─── Фрагмент текста

Лирическим героем поэта становится дерзкий стихийный гений, порывающийся за "пределы предельного", воинствующий эгоцентрист, которому чужды интересы "общего". Облики такого лирического героя отличаются удивительным разнообразием и множественностью. Но личность, декларативно вместившая в себя "весь мир", оказывается изолированной от него. Она погружена лишь в "глубины" своей души. В этом – источник характерно противоречивых мотивов поэзии художника: свободное, солнечное приятие мира осложнено ощущением тоскливого одиночества души, разорвавшей связи с жизнью. Погружаясь в "глубины" движений души, исследуя ее противоречия, Бальмонт сталкивает прекрасное и уродливое, чудовищное и возвышенное, разгадывая в дисгармонии личности противоречия мирового зла и добра. Этот круг тем был общим для русской декадентской поэзии конца века, испытавшей влияние Ницше, поэзии Ш. Бодлера, Э. По.

──────
─── Содержимое набора данных

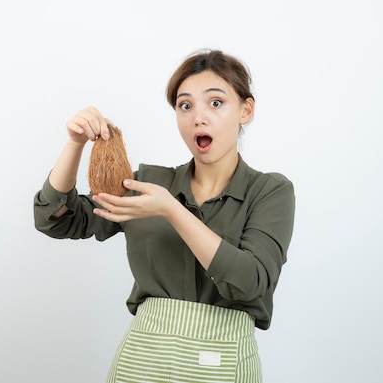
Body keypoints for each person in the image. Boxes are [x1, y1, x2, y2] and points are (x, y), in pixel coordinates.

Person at [33, 49, 295, 382]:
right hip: (141, 364)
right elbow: (56, 219)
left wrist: (172, 210)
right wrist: (74, 144)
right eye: (185, 106)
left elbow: (251, 282)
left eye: (215, 103)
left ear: (245, 110)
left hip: (223, 365)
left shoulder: (270, 191)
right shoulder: (149, 183)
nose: (198, 117)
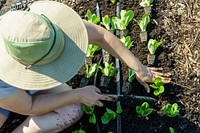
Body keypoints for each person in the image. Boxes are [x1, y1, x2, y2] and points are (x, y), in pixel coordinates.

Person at [0, 1, 171, 132]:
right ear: (26, 66)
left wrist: (139, 68)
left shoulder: (34, 28)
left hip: (15, 86)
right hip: (4, 92)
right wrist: (78, 94)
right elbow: (30, 105)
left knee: (71, 111)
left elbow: (101, 36)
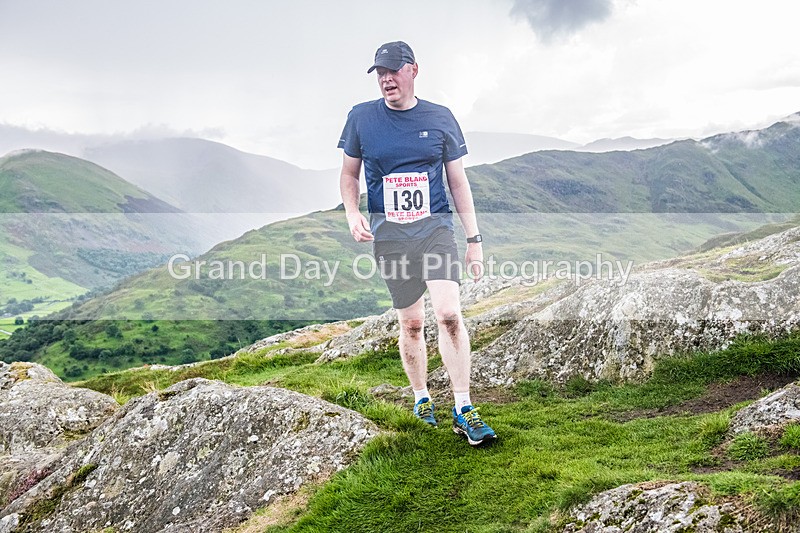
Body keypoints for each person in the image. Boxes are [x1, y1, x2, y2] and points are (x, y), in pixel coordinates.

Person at [337, 41, 496, 446]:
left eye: (392, 70)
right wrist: (353, 213)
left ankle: (464, 407)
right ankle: (422, 398)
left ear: (413, 70)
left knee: (448, 314)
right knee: (411, 322)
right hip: (390, 236)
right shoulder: (361, 118)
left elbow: (457, 181)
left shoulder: (440, 118)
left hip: (435, 230)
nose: (386, 79)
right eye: (379, 73)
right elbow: (349, 175)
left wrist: (474, 240)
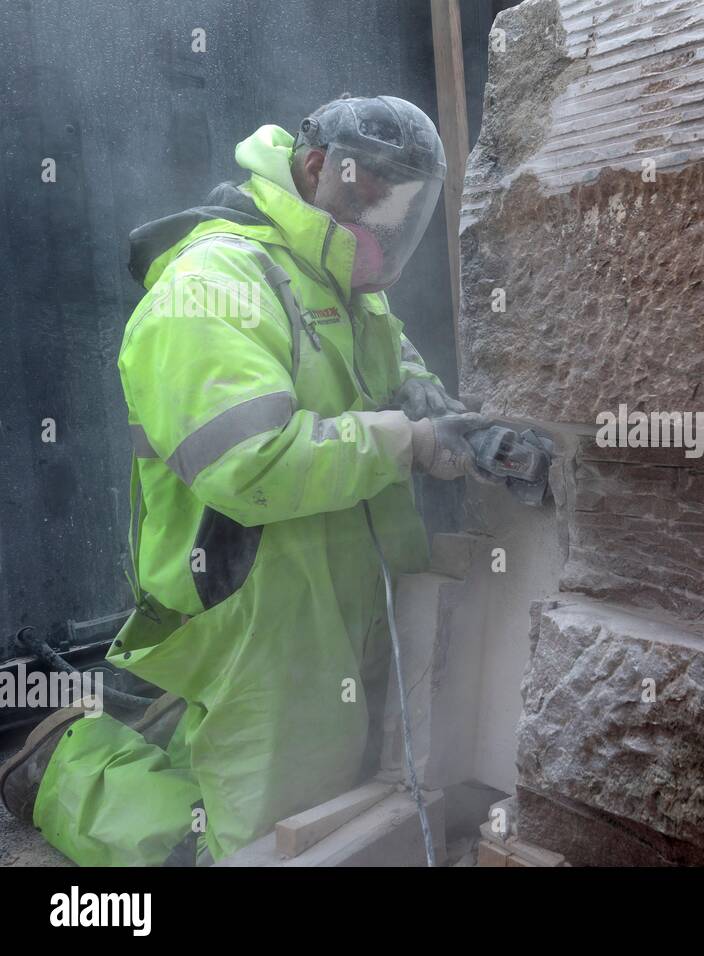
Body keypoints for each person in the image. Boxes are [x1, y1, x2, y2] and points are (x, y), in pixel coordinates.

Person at [0, 94, 487, 865]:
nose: (389, 225)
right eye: (375, 195)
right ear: (318, 166)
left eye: (407, 203)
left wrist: (421, 393)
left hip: (345, 592)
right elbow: (248, 464)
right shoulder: (212, 282)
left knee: (327, 795)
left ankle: (146, 739)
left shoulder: (343, 284)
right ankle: (67, 770)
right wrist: (407, 441)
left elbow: (381, 368)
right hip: (254, 612)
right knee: (246, 846)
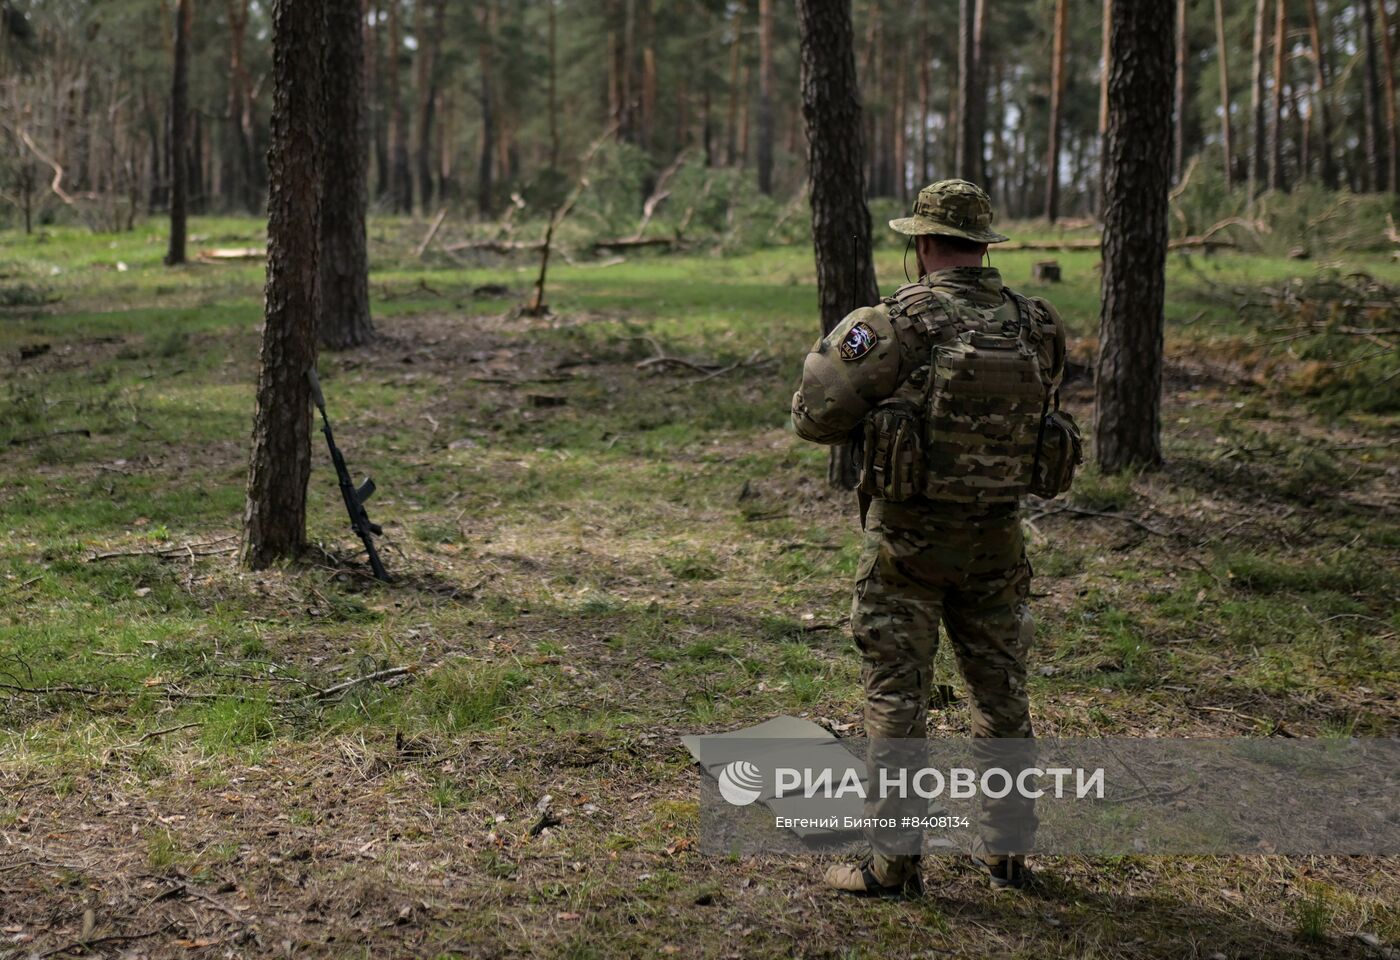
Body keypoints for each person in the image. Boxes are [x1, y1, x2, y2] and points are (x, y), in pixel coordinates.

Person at [791, 179, 1070, 894]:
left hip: (907, 547)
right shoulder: (1036, 323)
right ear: (983, 247)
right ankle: (1008, 852)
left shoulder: (896, 324)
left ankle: (894, 864)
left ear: (921, 245)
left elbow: (813, 414)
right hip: (997, 543)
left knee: (896, 692)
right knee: (1001, 691)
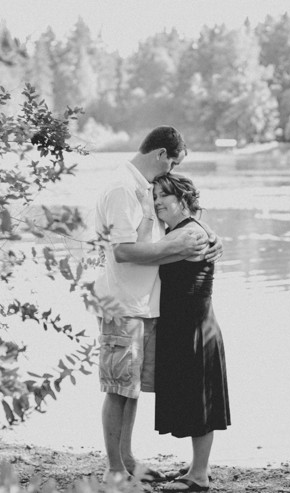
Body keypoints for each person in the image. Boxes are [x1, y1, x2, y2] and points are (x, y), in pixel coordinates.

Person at [92, 126, 222, 485]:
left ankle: (128, 459)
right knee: (118, 389)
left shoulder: (142, 187)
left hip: (145, 306)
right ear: (161, 154)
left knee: (130, 389)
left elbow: (178, 222)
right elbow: (123, 250)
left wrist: (210, 238)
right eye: (173, 162)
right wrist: (176, 249)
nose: (171, 172)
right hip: (122, 306)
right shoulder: (122, 188)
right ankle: (115, 469)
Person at [152, 173, 230, 493]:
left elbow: (143, 257)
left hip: (193, 327)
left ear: (182, 200)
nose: (157, 202)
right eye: (154, 196)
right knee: (195, 400)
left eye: (163, 196)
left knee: (199, 403)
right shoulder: (188, 230)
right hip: (192, 323)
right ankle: (198, 468)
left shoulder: (185, 235)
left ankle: (198, 476)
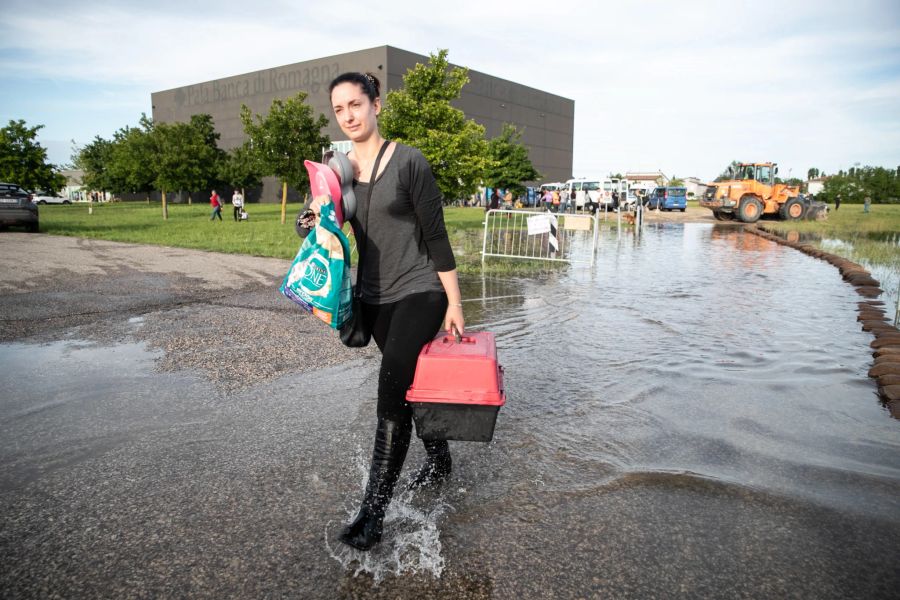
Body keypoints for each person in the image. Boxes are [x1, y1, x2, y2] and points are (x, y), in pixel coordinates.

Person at [296, 72, 464, 552]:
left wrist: (454, 301)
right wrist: (311, 214)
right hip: (373, 298)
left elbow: (436, 235)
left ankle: (372, 516)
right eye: (339, 109)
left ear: (376, 104)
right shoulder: (336, 169)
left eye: (356, 104)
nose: (349, 116)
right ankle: (440, 458)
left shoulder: (411, 162)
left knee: (390, 394)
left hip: (419, 291)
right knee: (409, 388)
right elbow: (313, 229)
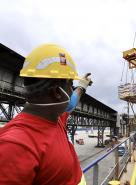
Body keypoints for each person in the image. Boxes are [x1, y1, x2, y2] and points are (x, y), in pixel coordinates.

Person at [0, 44, 92, 185]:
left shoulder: (55, 118)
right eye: (70, 84)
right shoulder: (15, 145)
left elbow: (71, 103)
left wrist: (82, 86)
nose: (72, 90)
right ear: (57, 92)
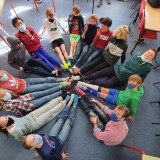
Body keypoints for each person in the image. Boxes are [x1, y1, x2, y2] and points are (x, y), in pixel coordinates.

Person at [22, 94, 79, 160]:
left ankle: (68, 104)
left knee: (59, 120)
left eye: (33, 135)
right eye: (33, 140)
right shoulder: (46, 155)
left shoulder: (38, 138)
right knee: (67, 124)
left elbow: (41, 138)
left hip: (51, 136)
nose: (36, 136)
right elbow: (55, 158)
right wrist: (61, 157)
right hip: (59, 143)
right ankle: (74, 106)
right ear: (32, 147)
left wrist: (38, 151)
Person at [0, 94, 71, 141]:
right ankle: (65, 101)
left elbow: (17, 117)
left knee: (46, 107)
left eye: (5, 118)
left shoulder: (8, 117)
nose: (7, 119)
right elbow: (24, 138)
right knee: (50, 113)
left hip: (30, 116)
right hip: (35, 123)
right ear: (3, 127)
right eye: (6, 121)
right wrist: (32, 135)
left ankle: (61, 97)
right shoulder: (15, 132)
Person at [76, 48, 158, 88]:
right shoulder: (138, 54)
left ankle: (90, 81)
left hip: (122, 78)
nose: (148, 55)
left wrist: (140, 83)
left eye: (151, 55)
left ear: (152, 59)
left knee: (106, 84)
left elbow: (142, 77)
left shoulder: (148, 67)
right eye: (148, 52)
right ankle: (84, 77)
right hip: (118, 68)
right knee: (100, 72)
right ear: (146, 51)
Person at [77, 74, 144, 122]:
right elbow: (140, 86)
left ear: (137, 85)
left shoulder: (135, 98)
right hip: (119, 93)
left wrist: (132, 115)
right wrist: (141, 85)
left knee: (102, 94)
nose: (130, 82)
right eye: (129, 80)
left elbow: (134, 107)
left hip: (118, 100)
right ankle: (84, 84)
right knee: (104, 89)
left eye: (132, 82)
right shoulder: (133, 86)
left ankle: (83, 87)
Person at [0, 82, 70, 116]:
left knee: (45, 92)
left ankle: (61, 86)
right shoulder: (6, 106)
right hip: (29, 105)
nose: (5, 93)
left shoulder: (6, 91)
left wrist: (8, 94)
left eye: (4, 91)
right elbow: (17, 110)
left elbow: (16, 95)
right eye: (3, 95)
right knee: (46, 98)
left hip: (27, 97)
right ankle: (62, 91)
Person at [0, 70, 69, 94]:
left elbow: (12, 78)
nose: (3, 75)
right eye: (1, 76)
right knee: (45, 86)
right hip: (25, 89)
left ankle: (62, 79)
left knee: (44, 80)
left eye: (2, 74)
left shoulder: (4, 72)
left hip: (24, 81)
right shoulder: (1, 88)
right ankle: (61, 84)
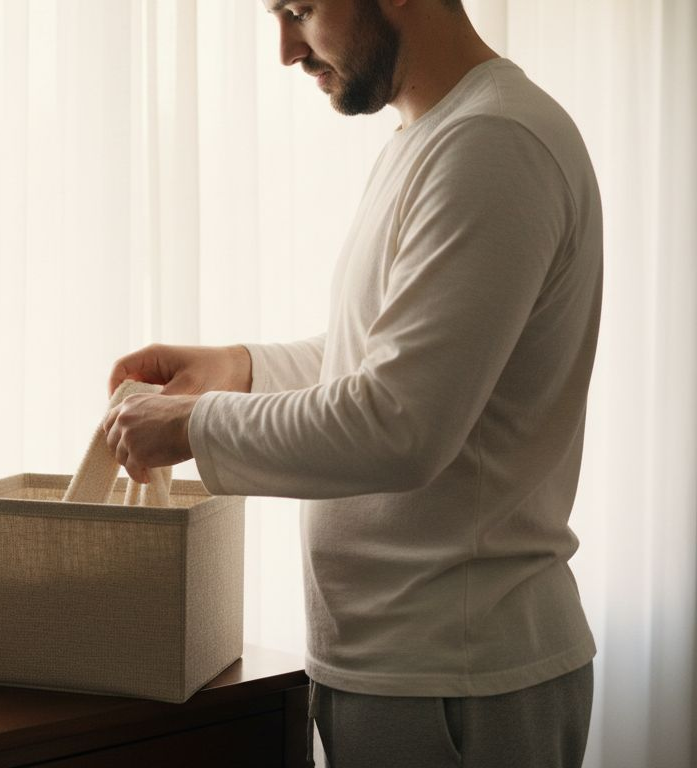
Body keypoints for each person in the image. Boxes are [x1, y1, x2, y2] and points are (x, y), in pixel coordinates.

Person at [102, 1, 601, 766]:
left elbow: (400, 423)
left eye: (299, 9)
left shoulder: (491, 144)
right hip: (414, 671)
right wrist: (240, 368)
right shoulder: (434, 137)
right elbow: (392, 360)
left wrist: (193, 426)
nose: (283, 49)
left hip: (458, 679)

──────

Процитируйте целиком и без единого изменения приведенный выше фрагмент о лирическом герое Бальмонта.

Лирическим героем поэта становится дерзкий стихийный гений, порывающийся за "пределы предельного", воинствующий эгоцентрист, которому чужды интересы "общего". Облики такого лирического героя отличаются удивительным разнообразием и множественностью. Но личность, декларативно вместившая в себя "весь мир", оказывается изолированной от него. Она погружена лишь в "глубины" своей души. В этом – источник характерно противоречивых мотивов поэзии художника: свободное, солнечное приятие мира осложнено ощущением тоскливого одиночества души, разорвавшей связи с жизнью. Погружаясь в "глубины" движений души, исследуя ее противоречия, Бальмонт сталкивает прекрасное и уродливое, чудовищное и возвышенное, разгадывая в дисгармонии личности противоречия мирового зла и добра. Этот круг тем был общим для русской декадентской поэзии конца века, испытавшей влияние Ницше, поэзии Ш. Бодлера, Э. По.